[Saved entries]
== Segment start ==
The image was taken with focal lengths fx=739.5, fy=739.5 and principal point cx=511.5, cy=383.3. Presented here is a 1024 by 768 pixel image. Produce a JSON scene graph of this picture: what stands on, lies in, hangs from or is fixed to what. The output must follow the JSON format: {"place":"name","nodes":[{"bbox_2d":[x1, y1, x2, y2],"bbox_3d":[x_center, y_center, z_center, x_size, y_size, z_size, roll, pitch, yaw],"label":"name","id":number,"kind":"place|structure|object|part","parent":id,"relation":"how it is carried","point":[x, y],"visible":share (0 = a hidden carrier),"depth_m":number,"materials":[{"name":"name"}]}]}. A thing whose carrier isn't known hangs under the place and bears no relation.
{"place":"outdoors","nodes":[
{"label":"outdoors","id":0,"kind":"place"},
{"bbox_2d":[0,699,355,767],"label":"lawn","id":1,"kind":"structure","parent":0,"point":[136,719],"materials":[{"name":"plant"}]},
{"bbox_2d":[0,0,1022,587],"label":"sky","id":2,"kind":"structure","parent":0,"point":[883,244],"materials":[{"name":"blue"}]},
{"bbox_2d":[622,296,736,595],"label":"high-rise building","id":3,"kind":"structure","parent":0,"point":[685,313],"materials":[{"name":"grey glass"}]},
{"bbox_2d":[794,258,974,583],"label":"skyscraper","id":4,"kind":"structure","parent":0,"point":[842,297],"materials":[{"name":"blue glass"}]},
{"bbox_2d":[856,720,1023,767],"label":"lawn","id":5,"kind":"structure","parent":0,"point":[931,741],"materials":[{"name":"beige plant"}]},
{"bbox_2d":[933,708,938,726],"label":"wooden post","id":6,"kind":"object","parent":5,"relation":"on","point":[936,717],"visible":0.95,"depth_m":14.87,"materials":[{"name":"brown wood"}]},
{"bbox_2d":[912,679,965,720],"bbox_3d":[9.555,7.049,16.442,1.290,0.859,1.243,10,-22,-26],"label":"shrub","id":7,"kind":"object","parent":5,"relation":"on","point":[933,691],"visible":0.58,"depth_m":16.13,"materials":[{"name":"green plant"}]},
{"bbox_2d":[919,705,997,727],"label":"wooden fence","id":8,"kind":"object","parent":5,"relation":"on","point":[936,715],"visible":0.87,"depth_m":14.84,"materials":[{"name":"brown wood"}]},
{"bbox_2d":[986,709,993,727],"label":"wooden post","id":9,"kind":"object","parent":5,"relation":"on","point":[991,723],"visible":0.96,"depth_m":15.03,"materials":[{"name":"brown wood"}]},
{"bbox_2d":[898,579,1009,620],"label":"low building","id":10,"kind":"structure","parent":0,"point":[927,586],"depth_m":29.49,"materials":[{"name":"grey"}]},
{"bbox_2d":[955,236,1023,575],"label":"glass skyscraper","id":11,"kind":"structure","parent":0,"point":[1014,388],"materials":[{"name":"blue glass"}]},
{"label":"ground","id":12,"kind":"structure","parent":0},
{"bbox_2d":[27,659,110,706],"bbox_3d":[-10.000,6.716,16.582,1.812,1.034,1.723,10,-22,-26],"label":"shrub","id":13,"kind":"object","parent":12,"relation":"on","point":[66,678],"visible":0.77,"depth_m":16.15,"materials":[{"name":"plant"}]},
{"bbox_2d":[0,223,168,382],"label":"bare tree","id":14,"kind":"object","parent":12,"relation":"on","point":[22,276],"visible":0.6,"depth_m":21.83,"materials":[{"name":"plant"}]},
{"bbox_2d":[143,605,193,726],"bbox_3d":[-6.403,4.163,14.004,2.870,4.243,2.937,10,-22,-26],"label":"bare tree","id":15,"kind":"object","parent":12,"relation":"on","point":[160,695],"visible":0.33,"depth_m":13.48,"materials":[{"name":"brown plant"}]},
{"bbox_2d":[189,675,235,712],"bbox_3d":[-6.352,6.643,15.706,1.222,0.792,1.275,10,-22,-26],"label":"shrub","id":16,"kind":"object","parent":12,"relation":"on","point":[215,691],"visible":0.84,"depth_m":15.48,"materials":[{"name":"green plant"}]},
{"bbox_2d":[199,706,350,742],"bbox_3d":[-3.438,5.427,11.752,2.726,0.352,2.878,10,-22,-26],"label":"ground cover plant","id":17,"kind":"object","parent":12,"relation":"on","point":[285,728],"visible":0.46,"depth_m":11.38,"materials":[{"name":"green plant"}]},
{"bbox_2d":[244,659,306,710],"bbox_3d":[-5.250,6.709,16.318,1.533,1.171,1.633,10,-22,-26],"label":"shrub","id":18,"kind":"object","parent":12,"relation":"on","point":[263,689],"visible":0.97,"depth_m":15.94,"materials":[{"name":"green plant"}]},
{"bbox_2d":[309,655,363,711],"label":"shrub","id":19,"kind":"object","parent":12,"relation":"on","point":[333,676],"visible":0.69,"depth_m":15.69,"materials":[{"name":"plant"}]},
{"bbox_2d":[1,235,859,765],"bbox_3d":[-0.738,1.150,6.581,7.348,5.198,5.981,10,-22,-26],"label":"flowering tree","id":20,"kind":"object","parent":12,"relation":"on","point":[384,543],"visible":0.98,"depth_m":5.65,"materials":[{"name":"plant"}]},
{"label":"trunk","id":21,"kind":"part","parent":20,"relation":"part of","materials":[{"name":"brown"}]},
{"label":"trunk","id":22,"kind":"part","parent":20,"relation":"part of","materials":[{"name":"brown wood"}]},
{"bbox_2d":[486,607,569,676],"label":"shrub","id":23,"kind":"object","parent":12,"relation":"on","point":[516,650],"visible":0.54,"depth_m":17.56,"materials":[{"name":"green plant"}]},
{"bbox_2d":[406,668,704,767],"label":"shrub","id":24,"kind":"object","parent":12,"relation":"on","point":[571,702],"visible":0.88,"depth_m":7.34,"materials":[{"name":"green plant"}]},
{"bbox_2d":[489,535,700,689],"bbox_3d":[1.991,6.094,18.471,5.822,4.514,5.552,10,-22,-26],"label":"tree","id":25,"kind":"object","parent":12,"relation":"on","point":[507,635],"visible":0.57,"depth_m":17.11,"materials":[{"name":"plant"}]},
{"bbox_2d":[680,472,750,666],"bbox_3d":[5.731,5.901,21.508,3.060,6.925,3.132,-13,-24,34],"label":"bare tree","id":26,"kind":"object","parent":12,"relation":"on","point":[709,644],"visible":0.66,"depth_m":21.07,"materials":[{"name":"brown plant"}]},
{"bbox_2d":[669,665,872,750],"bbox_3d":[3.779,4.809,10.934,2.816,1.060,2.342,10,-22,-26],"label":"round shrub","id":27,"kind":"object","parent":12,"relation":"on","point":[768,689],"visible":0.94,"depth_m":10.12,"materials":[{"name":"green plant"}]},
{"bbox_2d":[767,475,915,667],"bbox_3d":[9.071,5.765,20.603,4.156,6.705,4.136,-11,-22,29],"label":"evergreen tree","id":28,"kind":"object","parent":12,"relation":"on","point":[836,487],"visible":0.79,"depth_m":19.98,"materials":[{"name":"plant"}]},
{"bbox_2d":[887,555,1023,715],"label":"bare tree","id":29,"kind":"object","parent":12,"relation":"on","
== Segment end ==
Down to the last line, reproduce the entries above precisely.

FINISHED TASK
The image was taken with focal lengths fx=739.5, fy=739.5 and principal point cx=511.5, cy=383.3. Presented here is a 1024 by 768 pixel image. Produce a JSON scene graph of this picture: what stands on, lies in, hangs from or is fixed to what. The output must follow the JSON format: {"place":"name","nodes":[{"bbox_2d":[x1, y1, x2, y2],"bbox_3d":[x_center, y_center, z_center, x_size, y_size, z_size, roll, pitch, yaw],"label":"name","id":number,"kind":"place|structure|object|part","parent":id,"relation":"how it is carried","point":[x, y],"visible":share (0 = a hidden carrier),"depth_m":number,"materials":[{"name":"name"}]}]}. A thing whose carrier isn't known hangs under the place and bears no relation.
{"place":"outdoors","nodes":[
{"label":"outdoors","id":0,"kind":"place"},
{"bbox_2d":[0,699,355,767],"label":"lawn","id":1,"kind":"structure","parent":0,"point":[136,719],"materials":[{"name":"plant"}]},
{"bbox_2d":[0,0,1022,587],"label":"sky","id":2,"kind":"structure","parent":0,"point":[883,244],"materials":[{"name":"blue"}]},
{"bbox_2d":[622,296,736,595],"label":"high-rise building","id":3,"kind":"structure","parent":0,"point":[685,313],"materials":[{"name":"grey glass"}]},
{"bbox_2d":[794,258,974,583],"label":"skyscraper","id":4,"kind":"structure","parent":0,"point":[842,297],"materials":[{"name":"blue glass"}]},
{"bbox_2d":[856,720,1023,767],"label":"lawn","id":5,"kind":"structure","parent":0,"point":[931,741],"materials":[{"name":"beige plant"}]},
{"bbox_2d":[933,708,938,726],"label":"wooden post","id":6,"kind":"object","parent":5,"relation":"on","point":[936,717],"visible":0.95,"depth_m":14.87,"materials":[{"name":"brown wood"}]},
{"bbox_2d":[912,679,965,720],"bbox_3d":[9.555,7.049,16.442,1.290,0.859,1.243,10,-22,-26],"label":"shrub","id":7,"kind":"object","parent":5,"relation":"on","point":[933,691],"visible":0.58,"depth_m":16.13,"materials":[{"name":"green plant"}]},
{"bbox_2d":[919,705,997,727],"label":"wooden fence","id":8,"kind":"object","parent":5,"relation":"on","point":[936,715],"visible":0.87,"depth_m":14.84,"materials":[{"name":"brown wood"}]},
{"bbox_2d":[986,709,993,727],"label":"wooden post","id":9,"kind":"object","parent":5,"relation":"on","point":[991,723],"visible":0.96,"depth_m":15.03,"materials":[{"name":"brown wood"}]},
{"bbox_2d":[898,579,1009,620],"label":"low building","id":10,"kind":"structure","parent":0,"point":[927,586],"depth_m":29.49,"materials":[{"name":"grey"}]},
{"bbox_2d":[955,236,1023,575],"label":"glass skyscraper","id":11,"kind":"structure","parent":0,"point":[1014,388],"materials":[{"name":"blue glass"}]},
{"label":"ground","id":12,"kind":"structure","parent":0},
{"bbox_2d":[27,659,110,706],"bbox_3d":[-10.000,6.716,16.582,1.812,1.034,1.723,10,-22,-26],"label":"shrub","id":13,"kind":"object","parent":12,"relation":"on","point":[66,678],"visible":0.77,"depth_m":16.15,"materials":[{"name":"plant"}]},
{"bbox_2d":[0,223,168,382],"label":"bare tree","id":14,"kind":"object","parent":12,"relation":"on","point":[22,276],"visible":0.6,"depth_m":21.83,"materials":[{"name":"plant"}]},
{"bbox_2d":[143,605,193,726],"bbox_3d":[-6.403,4.163,14.004,2.870,4.243,2.937,10,-22,-26],"label":"bare tree","id":15,"kind":"object","parent":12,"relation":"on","point":[160,695],"visible":0.33,"depth_m":13.48,"materials":[{"name":"brown plant"}]},
{"bbox_2d":[189,675,235,712],"bbox_3d":[-6.352,6.643,15.706,1.222,0.792,1.275,10,-22,-26],"label":"shrub","id":16,"kind":"object","parent":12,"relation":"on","point":[215,691],"visible":0.84,"depth_m":15.48,"materials":[{"name":"green plant"}]},
{"bbox_2d":[199,706,350,742],"bbox_3d":[-3.438,5.427,11.752,2.726,0.352,2.878,10,-22,-26],"label":"ground cover plant","id":17,"kind":"object","parent":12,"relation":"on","point":[285,728],"visible":0.46,"depth_m":11.38,"materials":[{"name":"green plant"}]},
{"bbox_2d":[244,659,306,710],"bbox_3d":[-5.250,6.709,16.318,1.533,1.171,1.633,10,-22,-26],"label":"shrub","id":18,"kind":"object","parent":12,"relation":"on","point":[263,689],"visible":0.97,"depth_m":15.94,"materials":[{"name":"green plant"}]},
{"bbox_2d":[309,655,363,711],"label":"shrub","id":19,"kind":"object","parent":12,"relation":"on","point":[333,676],"visible":0.69,"depth_m":15.69,"materials":[{"name":"plant"}]},
{"bbox_2d":[1,235,859,765],"bbox_3d":[-0.738,1.150,6.581,7.348,5.198,5.981,10,-22,-26],"label":"flowering tree","id":20,"kind":"object","parent":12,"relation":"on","point":[384,543],"visible":0.98,"depth_m":5.65,"materials":[{"name":"plant"}]},
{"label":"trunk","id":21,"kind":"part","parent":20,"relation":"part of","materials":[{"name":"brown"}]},
{"label":"trunk","id":22,"kind":"part","parent":20,"relation":"part of","materials":[{"name":"brown wood"}]},
{"bbox_2d":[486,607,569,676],"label":"shrub","id":23,"kind":"object","parent":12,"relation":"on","point":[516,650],"visible":0.54,"depth_m":17.56,"materials":[{"name":"green plant"}]},
{"bbox_2d":[406,668,704,767],"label":"shrub","id":24,"kind":"object","parent":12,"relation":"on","point":[571,702],"visible":0.88,"depth_m":7.34,"materials":[{"name":"green plant"}]},
{"bbox_2d":[489,535,700,689],"bbox_3d":[1.991,6.094,18.471,5.822,4.514,5.552,10,-22,-26],"label":"tree","id":25,"kind":"object","parent":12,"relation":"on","point":[507,635],"visible":0.57,"depth_m":17.11,"materials":[{"name":"plant"}]},
{"bbox_2d":[680,472,750,666],"bbox_3d":[5.731,5.901,21.508,3.060,6.925,3.132,-13,-24,34],"label":"bare tree","id":26,"kind":"object","parent":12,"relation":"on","point":[709,644],"visible":0.66,"depth_m":21.07,"materials":[{"name":"brown plant"}]},
{"bbox_2d":[669,665,872,750],"bbox_3d":[3.779,4.809,10.934,2.816,1.060,2.342,10,-22,-26],"label":"round shrub","id":27,"kind":"object","parent":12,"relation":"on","point":[768,689],"visible":0.94,"depth_m":10.12,"materials":[{"name":"green plant"}]},
{"bbox_2d":[767,475,915,667],"bbox_3d":[9.071,5.765,20.603,4.156,6.705,4.136,-11,-22,29],"label":"evergreen tree","id":28,"kind":"object","parent":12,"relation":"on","point":[836,487],"visible":0.79,"depth_m":19.98,"materials":[{"name":"plant"}]},
{"bbox_2d":[887,555,1023,715],"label":"bare tree","id":29,"kind":"object","parent":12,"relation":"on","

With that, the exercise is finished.